WHAT TO PRODUCE:
Resume the review of James Bay's livestreamed concert from The Globe Theatre, starting right after its last sentence.

By Katie Bray
James Bay, the artist behind ‘Hold Back The River’ and ‘Let It Go’, graced us with a dazzling concert, warming our homes with his acoustic songs of romance. On 21st October, he came to us live from The Globe Theatre in London, a setting renowned for its Shakespearian past.
As you will know, 2020 has been a year like no other. The current COVID-19 pandemic has limited live entertainment and social gatherings across the country. Many people are facing uncertainty and anxiety, thus gaining a sense of community is becoming increasingly more important. James Bay’s virtual concert offered just that: a night of music, love, and friendship from the comforts of your own couch. Central to this was his relationship with the band and a set that invited us into the intimate gig. Although the audience were not with him in person, the night was continually inclusive, toe-tapping and simply beautiful.
At the beginning of the concert, we are drawn to a balcony which serves as the upper stage, where we meet with James Bay, who began singing an acoustic version of ‘Scars’. He instantly proved his talents as an exemplary musician through his emotive vocals and the soul of his guitar. His tone here reflected the vulnerability of love, amplified with falsettos and tremolos that suggested the sincerity of every word. In this way, Bay helped the audience to become lost in themselves and his music.
As the night progressed, he transitioned from that lonely platform to the main stage area. There was an array of songs old and new, including ‘Peer-Pressure’, ‘Us’, ‘Chew On My Heart’, and ‘Let It Go’. However, this was not a solitary performance as he also played in a socially distanced band. The group made you feel central to their performance.
The main set acted like a friendly campfire with songs and stories to share. The band encircled me and the virtual audience, furthering this sense of community. With their light-hearted laughter and a harmony of instruments and voices, they created an unforgettable night of thrill and soul, much missed amid the pandemic. I particularly enjoyed the new interpretations of his old music. Bay had mentioned that he found it fun “reinventing songs” during the concert, and this creativity added an extra sense of unpredictability and anticipation. New elements to some of his songs included different instrumentation (as well as his iconic guitar swapping) and the use of a wider group of harmonising backing vocalists.

DATASET EXTRACT:

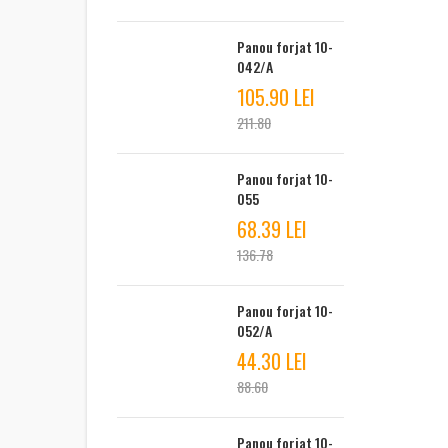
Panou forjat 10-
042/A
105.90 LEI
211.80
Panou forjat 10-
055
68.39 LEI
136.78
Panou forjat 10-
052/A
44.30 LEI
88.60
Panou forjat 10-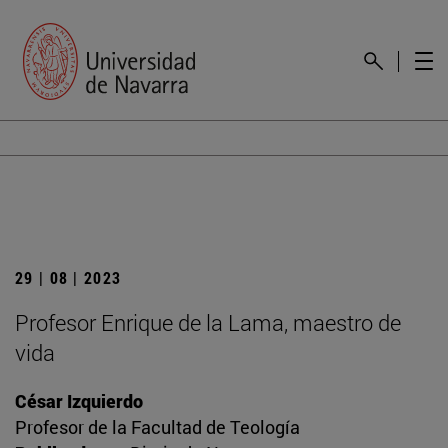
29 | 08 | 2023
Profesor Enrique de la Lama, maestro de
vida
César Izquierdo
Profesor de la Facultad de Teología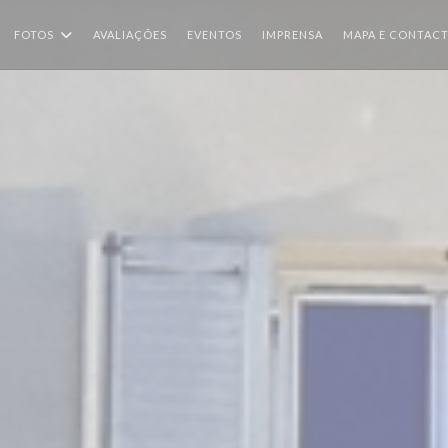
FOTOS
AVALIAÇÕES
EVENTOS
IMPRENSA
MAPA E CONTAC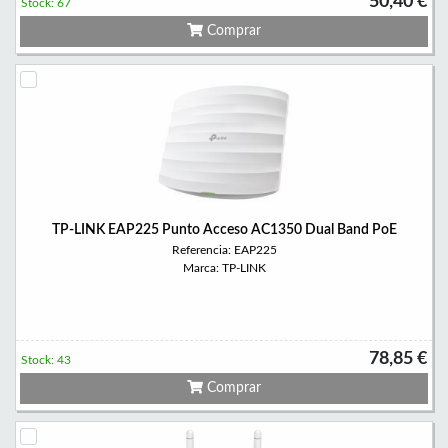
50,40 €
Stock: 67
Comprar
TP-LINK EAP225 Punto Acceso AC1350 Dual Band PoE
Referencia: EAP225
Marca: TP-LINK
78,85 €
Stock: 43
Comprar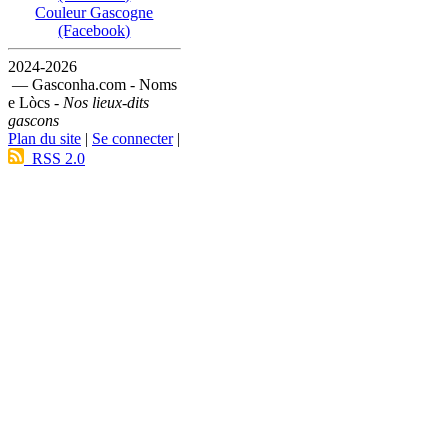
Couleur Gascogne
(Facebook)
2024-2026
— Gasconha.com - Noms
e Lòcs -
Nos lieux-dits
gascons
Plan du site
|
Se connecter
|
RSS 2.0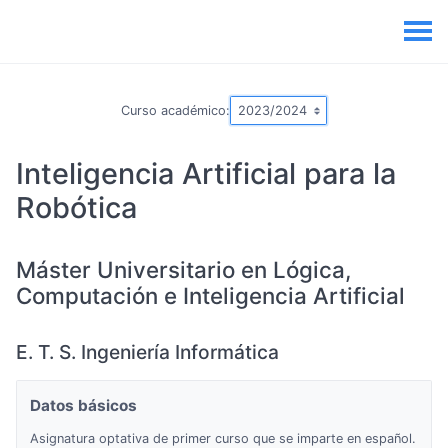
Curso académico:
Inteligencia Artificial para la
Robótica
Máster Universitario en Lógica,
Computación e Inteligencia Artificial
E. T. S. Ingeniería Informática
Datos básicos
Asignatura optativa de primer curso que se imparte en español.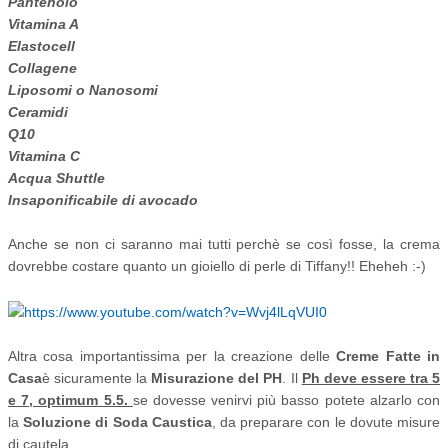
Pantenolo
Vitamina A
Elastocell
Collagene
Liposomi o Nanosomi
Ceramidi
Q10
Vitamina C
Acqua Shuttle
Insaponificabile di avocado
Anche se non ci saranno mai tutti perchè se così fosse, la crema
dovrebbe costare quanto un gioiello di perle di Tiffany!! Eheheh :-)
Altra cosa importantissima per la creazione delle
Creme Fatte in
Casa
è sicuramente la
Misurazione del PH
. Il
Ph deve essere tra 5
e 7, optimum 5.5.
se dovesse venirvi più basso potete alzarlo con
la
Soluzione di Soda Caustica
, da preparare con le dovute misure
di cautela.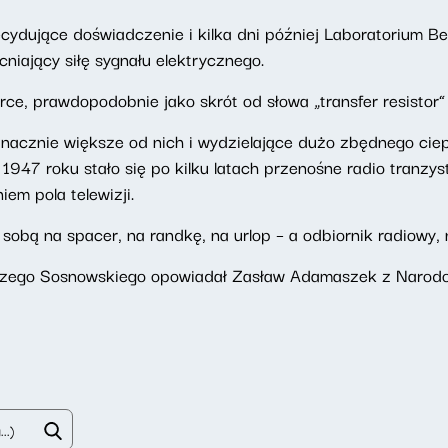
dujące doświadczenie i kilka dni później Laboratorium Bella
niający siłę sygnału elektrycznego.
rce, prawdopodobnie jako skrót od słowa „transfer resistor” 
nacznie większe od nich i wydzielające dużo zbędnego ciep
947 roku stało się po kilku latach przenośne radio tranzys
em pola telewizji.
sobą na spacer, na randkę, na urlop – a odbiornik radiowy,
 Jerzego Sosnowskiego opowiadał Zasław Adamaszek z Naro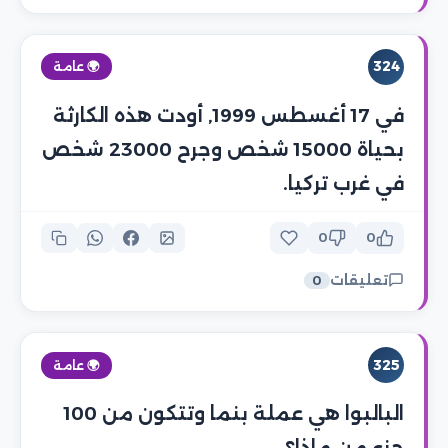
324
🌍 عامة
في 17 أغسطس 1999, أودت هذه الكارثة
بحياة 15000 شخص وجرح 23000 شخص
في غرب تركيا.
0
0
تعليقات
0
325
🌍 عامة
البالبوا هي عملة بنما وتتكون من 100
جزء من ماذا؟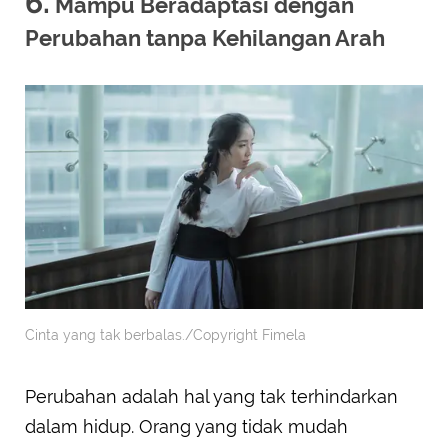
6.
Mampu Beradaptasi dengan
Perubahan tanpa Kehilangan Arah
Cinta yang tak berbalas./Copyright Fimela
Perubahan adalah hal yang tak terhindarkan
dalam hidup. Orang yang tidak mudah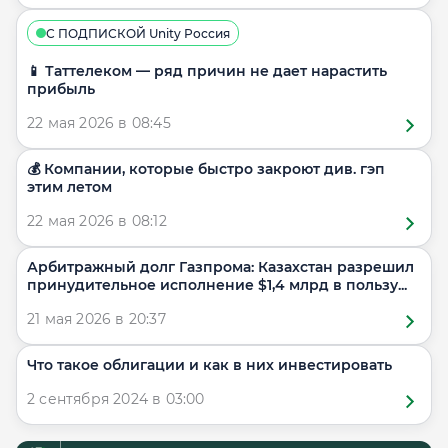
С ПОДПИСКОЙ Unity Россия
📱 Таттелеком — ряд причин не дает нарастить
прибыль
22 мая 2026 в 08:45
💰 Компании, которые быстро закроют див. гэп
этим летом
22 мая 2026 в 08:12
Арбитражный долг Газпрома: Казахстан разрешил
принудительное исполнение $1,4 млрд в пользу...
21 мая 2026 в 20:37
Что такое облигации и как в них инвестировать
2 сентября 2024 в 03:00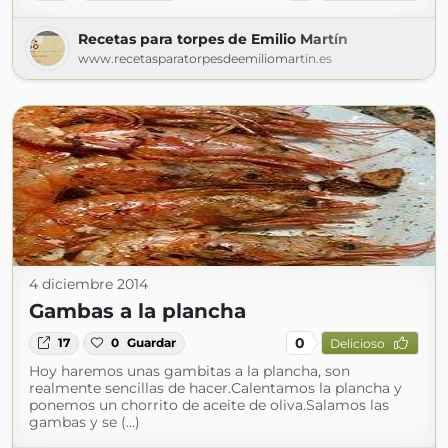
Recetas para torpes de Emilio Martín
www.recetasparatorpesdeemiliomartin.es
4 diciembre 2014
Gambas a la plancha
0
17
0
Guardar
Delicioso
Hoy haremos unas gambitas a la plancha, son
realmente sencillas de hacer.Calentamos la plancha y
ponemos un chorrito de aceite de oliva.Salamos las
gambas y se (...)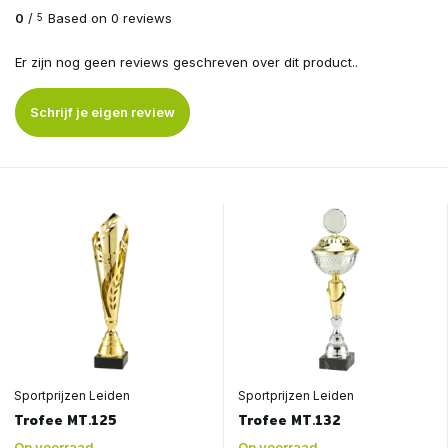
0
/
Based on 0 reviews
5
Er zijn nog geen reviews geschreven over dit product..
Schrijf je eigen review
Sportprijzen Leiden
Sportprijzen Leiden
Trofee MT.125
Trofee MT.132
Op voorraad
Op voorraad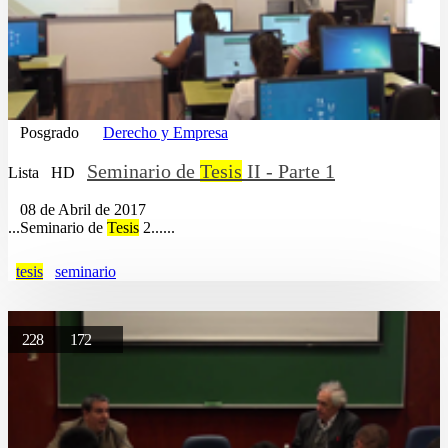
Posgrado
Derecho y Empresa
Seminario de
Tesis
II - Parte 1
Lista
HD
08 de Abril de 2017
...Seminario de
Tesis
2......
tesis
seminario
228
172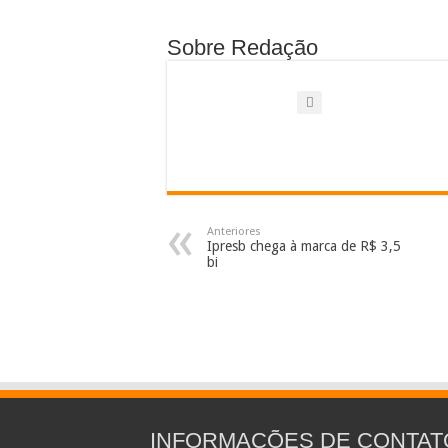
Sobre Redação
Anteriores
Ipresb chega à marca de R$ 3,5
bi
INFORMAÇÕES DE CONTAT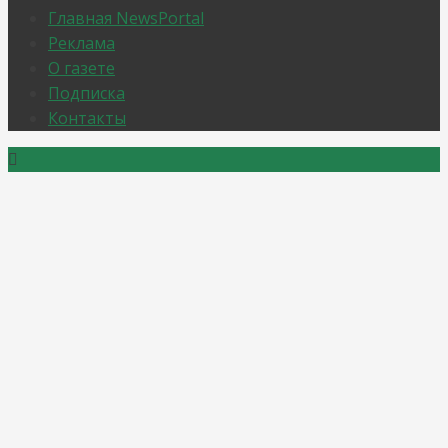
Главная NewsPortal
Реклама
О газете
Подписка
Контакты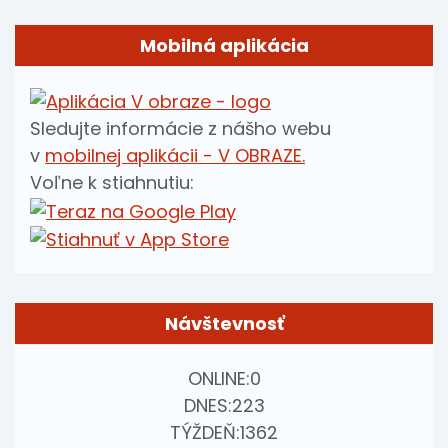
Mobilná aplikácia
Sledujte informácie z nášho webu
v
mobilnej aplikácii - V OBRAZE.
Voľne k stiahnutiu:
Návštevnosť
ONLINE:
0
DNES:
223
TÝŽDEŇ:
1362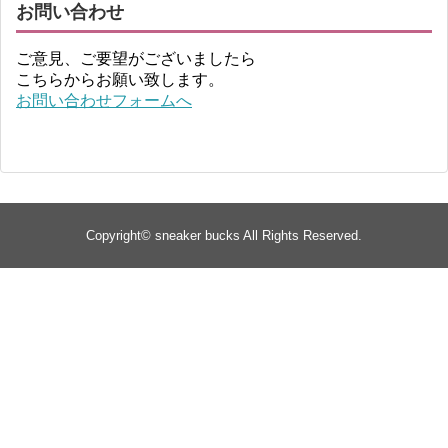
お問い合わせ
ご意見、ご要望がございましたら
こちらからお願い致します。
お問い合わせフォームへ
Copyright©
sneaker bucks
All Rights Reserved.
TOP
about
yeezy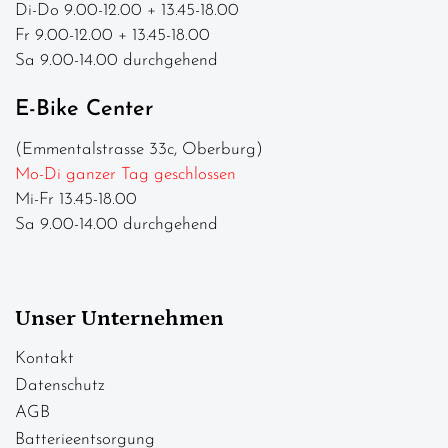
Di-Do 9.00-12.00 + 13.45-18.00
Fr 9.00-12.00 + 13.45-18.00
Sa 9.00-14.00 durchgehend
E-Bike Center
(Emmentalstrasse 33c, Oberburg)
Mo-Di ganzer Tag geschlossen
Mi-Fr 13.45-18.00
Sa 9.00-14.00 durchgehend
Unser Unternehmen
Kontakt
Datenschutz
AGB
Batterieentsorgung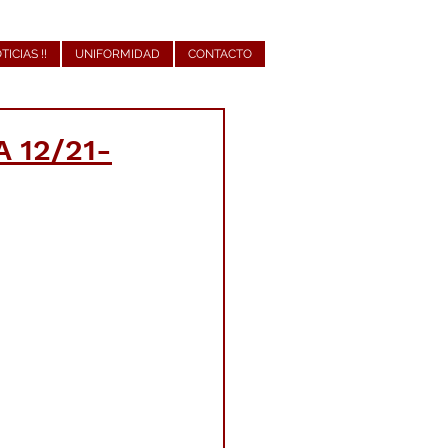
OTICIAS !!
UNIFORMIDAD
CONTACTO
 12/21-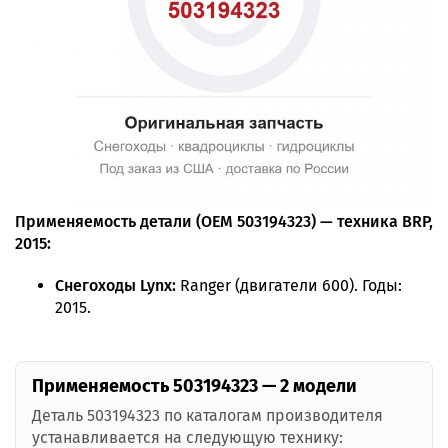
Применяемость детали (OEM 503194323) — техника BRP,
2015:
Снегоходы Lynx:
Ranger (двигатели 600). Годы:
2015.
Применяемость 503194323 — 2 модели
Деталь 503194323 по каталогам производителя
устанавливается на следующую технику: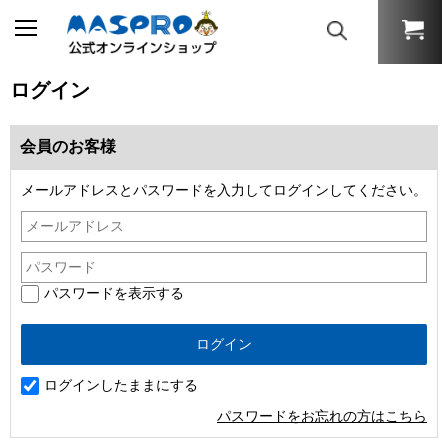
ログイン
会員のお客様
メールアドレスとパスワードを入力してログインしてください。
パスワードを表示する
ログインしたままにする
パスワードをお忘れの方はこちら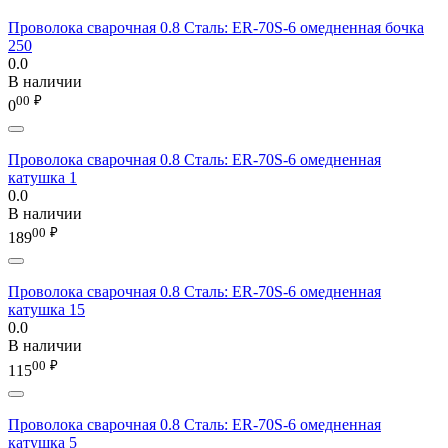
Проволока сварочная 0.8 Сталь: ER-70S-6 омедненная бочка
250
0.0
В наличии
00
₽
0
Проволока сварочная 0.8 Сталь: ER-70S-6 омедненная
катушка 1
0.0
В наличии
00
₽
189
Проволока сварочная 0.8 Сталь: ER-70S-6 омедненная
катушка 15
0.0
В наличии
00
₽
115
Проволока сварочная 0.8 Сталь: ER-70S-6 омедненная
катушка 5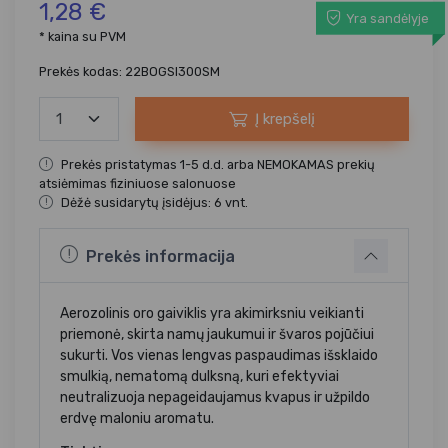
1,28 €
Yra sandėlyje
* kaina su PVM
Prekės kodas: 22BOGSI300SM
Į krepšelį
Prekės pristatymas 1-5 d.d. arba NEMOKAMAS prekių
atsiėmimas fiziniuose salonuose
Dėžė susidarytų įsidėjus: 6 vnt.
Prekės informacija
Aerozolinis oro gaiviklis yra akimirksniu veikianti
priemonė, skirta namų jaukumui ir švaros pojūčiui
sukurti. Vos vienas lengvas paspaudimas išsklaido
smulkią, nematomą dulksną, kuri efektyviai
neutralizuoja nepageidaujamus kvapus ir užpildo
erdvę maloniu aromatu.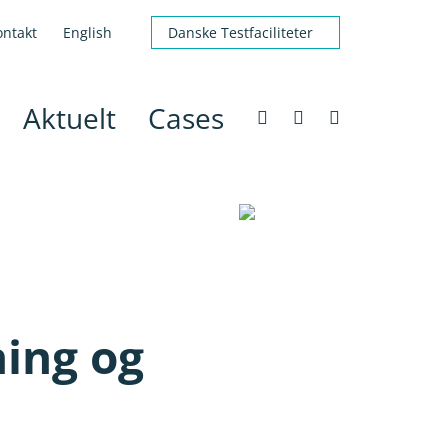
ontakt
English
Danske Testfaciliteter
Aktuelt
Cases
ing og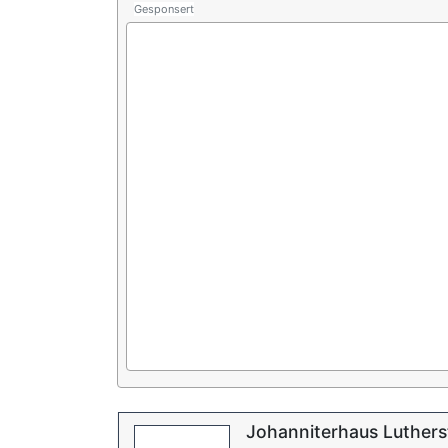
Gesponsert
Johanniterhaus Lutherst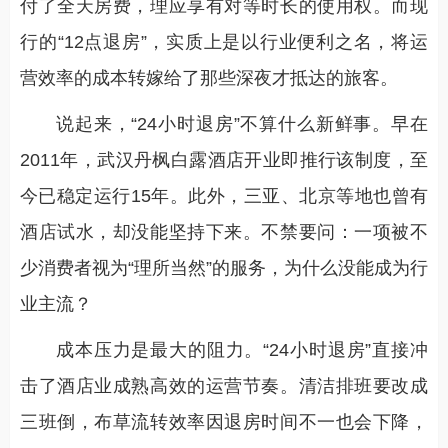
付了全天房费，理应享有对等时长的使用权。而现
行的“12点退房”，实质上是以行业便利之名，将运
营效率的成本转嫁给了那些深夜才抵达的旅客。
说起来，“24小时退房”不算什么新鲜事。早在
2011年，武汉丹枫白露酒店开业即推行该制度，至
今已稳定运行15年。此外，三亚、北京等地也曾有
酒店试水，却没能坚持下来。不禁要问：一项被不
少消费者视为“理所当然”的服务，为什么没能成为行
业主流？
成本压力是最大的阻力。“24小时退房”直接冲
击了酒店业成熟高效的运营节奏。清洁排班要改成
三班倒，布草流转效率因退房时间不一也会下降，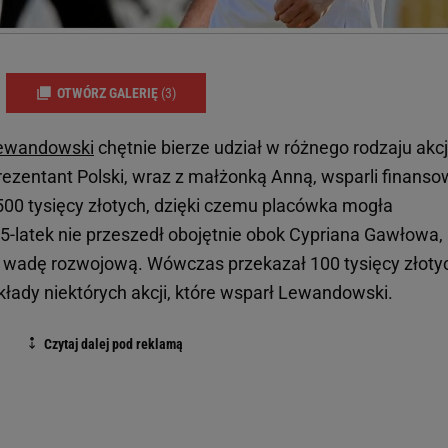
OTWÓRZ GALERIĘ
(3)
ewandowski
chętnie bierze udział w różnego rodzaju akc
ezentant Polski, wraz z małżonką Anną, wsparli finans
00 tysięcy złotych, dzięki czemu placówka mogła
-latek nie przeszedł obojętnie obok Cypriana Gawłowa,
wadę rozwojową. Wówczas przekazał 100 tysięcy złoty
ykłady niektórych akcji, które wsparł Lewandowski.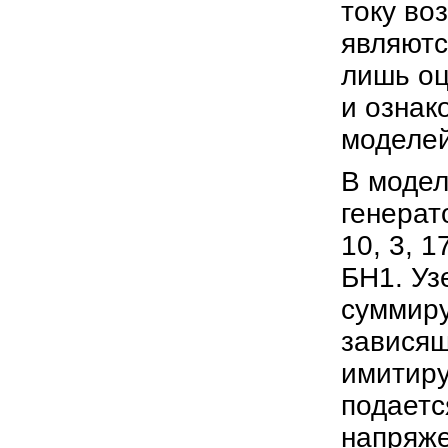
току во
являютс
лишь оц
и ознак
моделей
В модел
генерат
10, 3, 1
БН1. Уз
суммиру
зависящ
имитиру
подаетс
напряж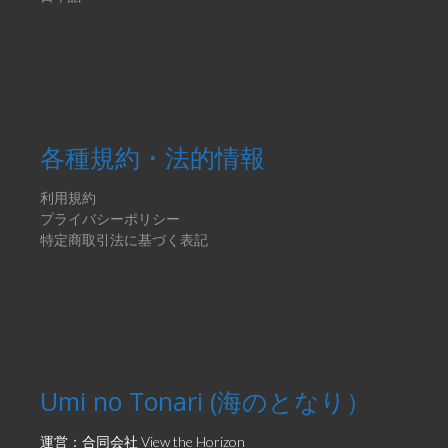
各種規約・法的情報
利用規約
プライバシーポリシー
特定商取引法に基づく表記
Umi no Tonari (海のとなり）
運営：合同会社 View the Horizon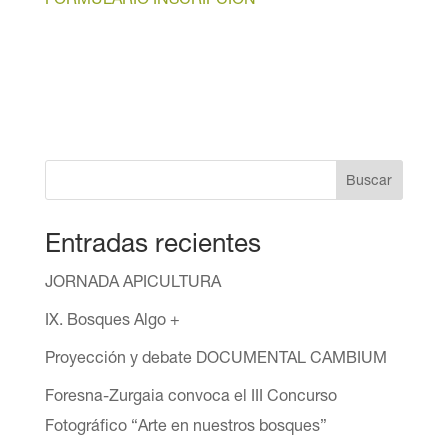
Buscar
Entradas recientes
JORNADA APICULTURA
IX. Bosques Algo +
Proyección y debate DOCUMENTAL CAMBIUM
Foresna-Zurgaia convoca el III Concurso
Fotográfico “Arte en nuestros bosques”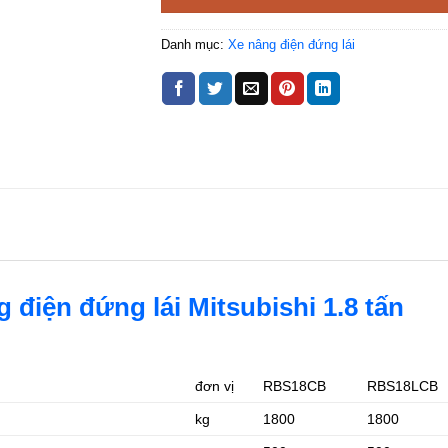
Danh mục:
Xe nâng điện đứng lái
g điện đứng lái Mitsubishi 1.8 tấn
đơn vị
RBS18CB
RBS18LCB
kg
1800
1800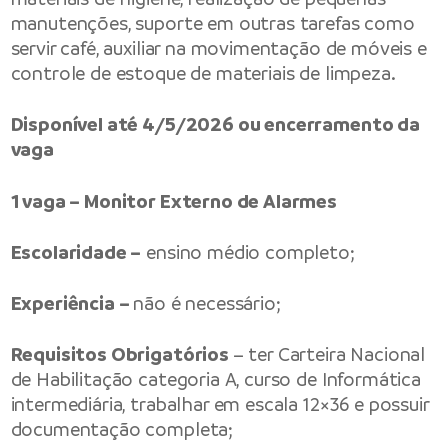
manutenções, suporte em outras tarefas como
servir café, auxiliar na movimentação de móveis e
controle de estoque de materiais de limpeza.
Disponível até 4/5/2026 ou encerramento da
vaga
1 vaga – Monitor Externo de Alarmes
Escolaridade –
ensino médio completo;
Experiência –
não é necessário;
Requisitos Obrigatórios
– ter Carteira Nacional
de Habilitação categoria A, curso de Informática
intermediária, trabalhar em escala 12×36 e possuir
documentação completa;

RESPONSE:
Soon after, we are given the opportunity to see a more intimate side to the musician as he moved into a dark room and sang at the keyboard. This intimacy would have been difficult to create in a crowded arena, but he made good use of the cameras and potential of the set, taking us on a journey in the same way his songs do. Surprisingly, he even sang ‘Life on Mars’ by David Bowie, a song that married well with his tone and the gradual tempo added in his interpretation of the song. This part of the performance was a particularly stunning and poignant image as it reminded me nostalgically of what has been absent this year; artist’s sharing emotion with their audience.
After this, we return to the main stage where vibrant lights pulsate across the Globe. A few more songs proceeded, with the final track, ‘Hold Back The River’, ending the night on a spectacular climax. With an exciting tempo and crescendos building in the music, there was a moment where even Bay himself seemed to be lost in the music. I guarantee I was not the only one singing along as I watched.
I would highly recommend James Bay’s music and concerts, whether you are a die-hard fan or are thinking of listening to his music for the first time. This concert was easily one of my favourite experiences of the year. The only downside was not being there myself to applaud him or to call for an encore!